Scientists at two American institutions, Stanford University and the National Oceanic and Atmospheric Administration (NOAA), have warned that climate change caused by human activities has greatly increased the probability of Cape Town being again afflicted by very severe droughts such as that experienced by the city from mid-2015 to mid-2018. From late 2017 to mid-2018 there were fears that the water levels in the city’s dams would fall so low that Cape Town would effectively run out of water, a scenario that was known as ‘Day Zero’.
The Stanford and NOAA researchers came to this conclusion after running new simulations using the Seamless System for Prediction and Earth System Research (Spear) climate modelling system. Spear allows the creation of climate models that have a higher resolution than previously possible. The results suggest that the probability of future ‘Day Zero’ scale droughts in south-western South Africa, including Cape Town, could increase five- or six-fold, and become common by the end of this century.
“In a way, the ‘Day Zero’ drought might have been a sort of taste of what the future may be,” pointed out Stanford School of Earth, Energy & Environmental Sciences researcher and study lead author Salvatore Pascale. “In the worst-case scenario, events like the ‘Day Zero’ drought may become about 100 times more likely than what they were in the early 20th century world.”
In a scenario in which greenhouse gas emissions remain high, ‘Day Zero’ scale droughts could afflict Cape Town and its surrounding region two or three times each decade. Under a scenario with intermediate-level emissions, there was still an increased risk of such multiyear droughts happening and also that they would last longer and be more severe than the 2015 to 2018 drought. This latest modelling reinforced previous research which had also indicated an increased likelihood of droughts in the region owing to carbon emissions.

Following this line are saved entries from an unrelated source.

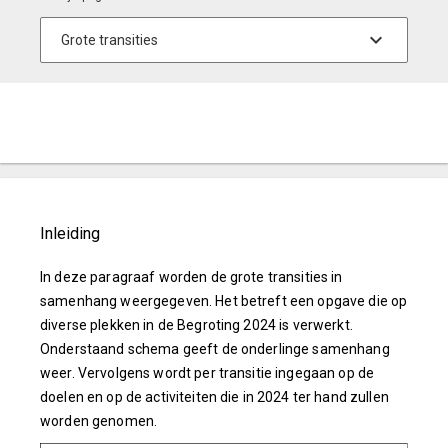
Inleiding
In deze paragraaf worden de grote transities in
samenhang weergegeven. Het betreft een opgave die op
diverse plekken in de Begroting 2024 is verwerkt.
Onderstaand schema geeft de onderlinge samenhang
weer. Vervolgens wordt per transitie ingegaan op de
doelen en op de activiteiten die in 2024 ter hand zullen
worden genomen.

“The information we can provide now with these new tools is much more precise,” he reported. “We can say with a higher degree of confidence that the role anthropogenic climate change has had so far has been quite large.”
The results of the research suggest the need for Cape Town to be able to aggressively manage its water supply. “[T]his is the moment to rethink the old way of managing water for a future when there will be less water available,” he advised. Further, the results of the research were also applicable to other parts of the world with climates similar to that of the Western Cape province, such as the US State of California, southern Europe, southern Australia and parts of South America.
“This study shows these events will be more likely in the future depending on how energetic we are in addressing the climate problem,” affirmed Pascale. “It can either be catastrophic or just a little bit better, but still worse than it is now – this is trying to give some indication about what the future might look like.”